Serben und Montenegriner haben keine größeren historischen, ethnischen oder religiösen Differenzen. Ähnlich wie Österreich gegenüber Deutschland sucht Montenegro unter Milo Đukanović daher die Abgrenzung gegenüber Serbien in seiner historischen Staatlichkeit. Doch Ambivalenz schimmerte in dem montenegrinischen nationalen Stolz stets durch, denn auch mancher montenegrinische Fürst definierte sich in der Vergangenheit als glühender Serbe. Die Erinnerung daran pflegt man besonders gerne im armen Norden des Landes, wo die Mehrheit auf ihre serbischen Identität beharrt.
Die friedliche Trennung von Belgrad und Podgorica wurde im Jahre 2006 vollzogen. Genau diese Trennung, deren Chefideologe Đukanović war, hinterließ eine tiefe Spaltung in Montenegro: Im Kernland und an der Adriaküste sicherte sich Đukanović stets eine eigene Mehrheit, im bergigen Norden hingegen war er nie besonders beliebt.
Verordnete pro-westliche Haltung
Milo Đukanović setzt in seinem Machtapparat auf den staatsbezogenen montenegrinischen Nationalismus, Klientelismus und eine verordnete pro-westliche Haltung: Da und dort werden Journalisten schikaniert und umgebracht, die Partreitreuen und ihre Familien haben Jobs, die anderen eher nichts.

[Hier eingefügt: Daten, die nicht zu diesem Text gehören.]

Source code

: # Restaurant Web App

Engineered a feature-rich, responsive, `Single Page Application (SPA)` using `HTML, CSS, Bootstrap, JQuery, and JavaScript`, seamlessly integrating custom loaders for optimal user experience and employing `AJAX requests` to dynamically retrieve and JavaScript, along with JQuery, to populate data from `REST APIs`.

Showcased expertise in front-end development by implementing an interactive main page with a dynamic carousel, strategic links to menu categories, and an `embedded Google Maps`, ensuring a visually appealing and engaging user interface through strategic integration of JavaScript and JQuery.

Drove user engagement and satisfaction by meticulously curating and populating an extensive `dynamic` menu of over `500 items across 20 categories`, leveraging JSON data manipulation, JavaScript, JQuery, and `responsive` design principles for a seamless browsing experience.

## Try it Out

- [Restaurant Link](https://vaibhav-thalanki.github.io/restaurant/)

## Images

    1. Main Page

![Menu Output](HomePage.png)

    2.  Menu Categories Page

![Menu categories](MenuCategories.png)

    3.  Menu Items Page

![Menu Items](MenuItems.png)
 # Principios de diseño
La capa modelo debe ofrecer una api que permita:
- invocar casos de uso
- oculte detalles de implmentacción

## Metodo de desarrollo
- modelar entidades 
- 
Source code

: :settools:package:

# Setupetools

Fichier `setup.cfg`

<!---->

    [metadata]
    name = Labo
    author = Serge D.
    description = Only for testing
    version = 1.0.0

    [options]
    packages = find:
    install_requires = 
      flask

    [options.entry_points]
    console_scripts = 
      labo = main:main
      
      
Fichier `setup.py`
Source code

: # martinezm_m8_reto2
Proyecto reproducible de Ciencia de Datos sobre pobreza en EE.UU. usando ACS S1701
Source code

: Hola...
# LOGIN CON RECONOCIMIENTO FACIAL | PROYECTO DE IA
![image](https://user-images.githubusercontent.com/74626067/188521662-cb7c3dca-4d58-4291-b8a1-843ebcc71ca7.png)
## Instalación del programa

Seit ein italienischer Staatsanwalt in den neunziger Jahren die vorbereitete Anklage gegen Đukanović wegen Zigarettenschmuggels ruhen ließ, führt der "lupenreine Demokrat" das Land Richtung EU und NATO.
Lange schien es so, als ob diese Rechnung aufgehen würde. Doch dann kam die Neuauflage der russisch-westlichen Auseinandersetzung. Das stürzte die Montenegriner in Entscheidungsnot. In der Hauptstadt Podgoricas steht ein Puschkin-Denkmal. An der Adria-Küste verbrachten etliche wohlhabenden Russen ihre Freizeit. Unter Milo Đukanović kauften reiche Russen Grundstücke am Meer, einige Radio-Sender führten russischsprachige Sendungen ein.
Russland seit langem eng verbunden
Diese Russophilie hat eine lange Vorgeschichte. Das kleine Bergvolk konnte nie ganz unter osmanische Herrschaft gebracht werden. Das ganze Land war "das kleine gallische Dorf" des Balkans, unterstützt durch das zaristische Russland. Und so wurden die Montenegriner traditionell russlandgläubig. Ähnlich wie in der Frage, ob die Montenegriner mit den Serben eng verwandt sind, gibt es landesweit im aktuellen Verhältnis zu Russland eine fast schizophrene Haltung.
Doch basierend auf dieser Ausgangslage führt die Realpolitik von Đukanović zu einem kulturellen Bruch: Denn im Unterschied zu Belgrad unterstützt Podgorica neuerdings die westlichen Sanktionen gegen Russland. Und die Nato wird dem Land voraussichtlich Ende des Jahres die Mitgliedschaft anbieten. Ein Geschenk mit Sprengstoff, denn die ohnehin gespaltene Gesellschaft wird das noch mehr zerreißen und sie bekommt einen zusätzlichen Anlass, alte Rechnungen zu begleichen.
Kein friedlicher Diskurs über die Zukunft denkbar
Mag sein, dass Russland da und dort die zerstrittene und schwache Opposition zum Widerstand anstiftet. Doch Beweise fehlen bis jetzt. Die Gewaltbereitschaft auf beiden Seiten, die Machtarroganz und Korruption der Regierenden sowie eine erschreckende Konzeptlosigkeit der Opposition - all das ist hausgemacht. Das lässt nichts Gutes erahnen.
Ein Klischeebild des Montenegriners zeigt einen überstolzen Krieger mit schlechter Arbeitsmoral. Klar, Klischees sind stets mit Vorsicht zu genießen. Doch derzeit wäre es sicherlich unrealistisch, mehr Friedensliebe gepaart mit mehr Fleiß bei der Lösung der montenegrinischen Krise zu erwarten. Auch Hilfe von außen ist sehr unwahrscheinlich, denn die EU ist voll und ganz mit sich selbst beschäftigt. Die Montenegriner selbst aber werden ihre Konflikte kaum noch friedlich austragen. Dafür fehlen alle geopolitischen, wirtschaftlichen und gesellschaftlichen Voraussetzungen. Vor allem aber - und das ist entscheidend - fehlt der politische Wille.